C'est une suite de rêves que le narrateur conduit des années après le drame. A Paros, l'île blanche et bleue, il veut vivre jusqu'au bout par le rêve les événements tragiques et monstrueux auxquels il a été mêlé, et être débarrassé enfin de cette noirceur.
le livre est peu convaincant. Les personnages n'ont rien d'attachant, il leur manque de l'épaisseur, Assia, un pantin, Clotilde une suiveuse aveuglée, l'écriture n'a rien de remarquable, et l'angle choisi pour narrer l'histoire n'est pas le bon. Que peut savoir le narrateur de l'intimité d'Assia, même si le père de celle-ci a donné quelques informations ?

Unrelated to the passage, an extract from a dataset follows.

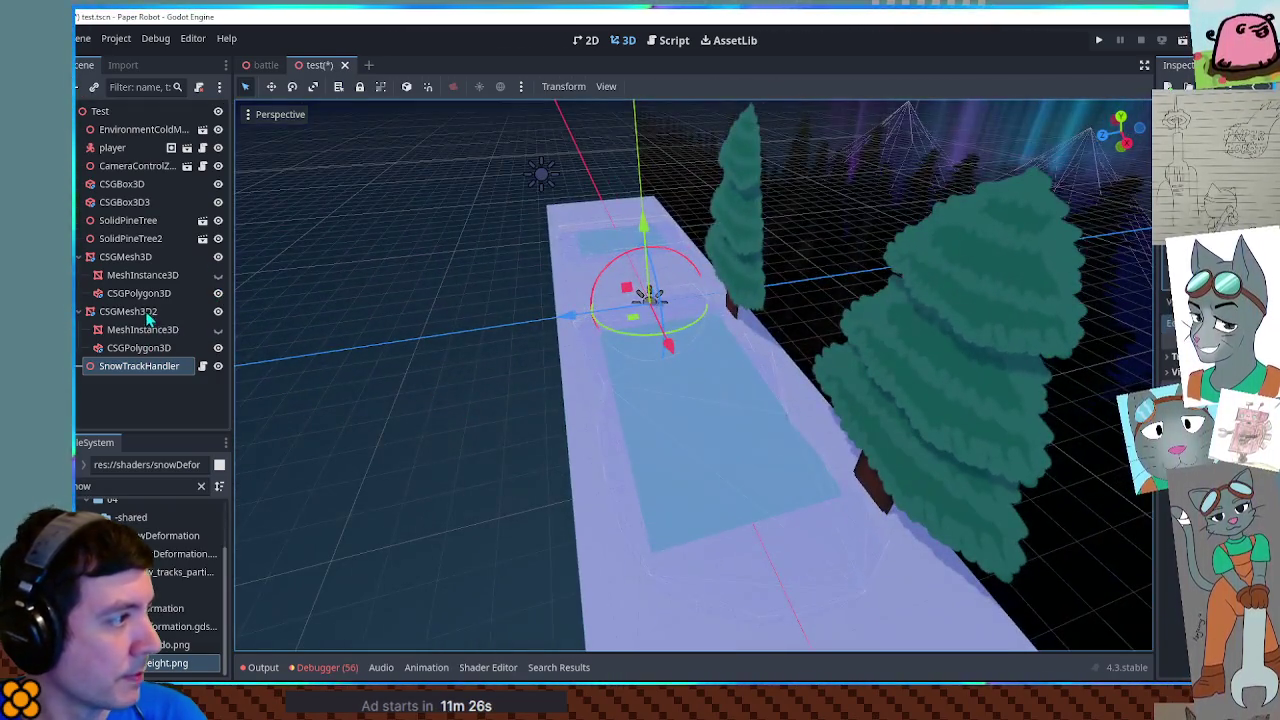
Step: Hide the first CSGPolygon3D, then test-run the scene, walking the robot left and right
left_click(220, 295)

Jugan fascine. Comment ? Par son visage atrocement abîmé, et des gendarmes seraient en partie responsables de ce ravage? Parce qu'il tue sans scrupules, parce qu'il fait d'une jeune fille, qu'il se plaît à humilier sans cesse, son esclave sexuelle à seule fin de rajeunir sexuellement ? Parce que ce qui lui importe, c'est de ne pas retourner en prison ? La fin laisse flotter comme une vapeur de superstition et de fantastique, soit que le narrateur en ait vraiment fini avec cette tragédie, soit qu'il rende un ultime hommage à l'innocente victime. La fin comme le reste du roman est bancale.
Bien sûr, ce roman veut être la version moderne de L'Ensorcelée de Barbey d'Aurevilly. Ce n'est pas un coup de maître. Où la tension dramatique, où l'atmosphère qui angoisse, où le pouvoir de la « sauvage et fameuse » lande ? Certes
Jugan est lui aussi fidèle à des idéaux d'un autre temps tout comme l'abbé de la Croix-
Jugan, mais où sont les ombres, où la prose onirique ?
S'il faut ne lire qu'un livre, pardon
Jérôme Leroy, lisez L'Ensorcelée.
Jérôme Leroy est né à Rouen en 1964. Il fut par choix pendant vingt ans professeur en zone d'éducation prioritaire à Roubaix. Il est le compagnon de route d'un communisme sans dogme, un anar des chemins buissonniers. Il écrit de tout, poésie, livres pour la jeunesse, romans noirs, romans.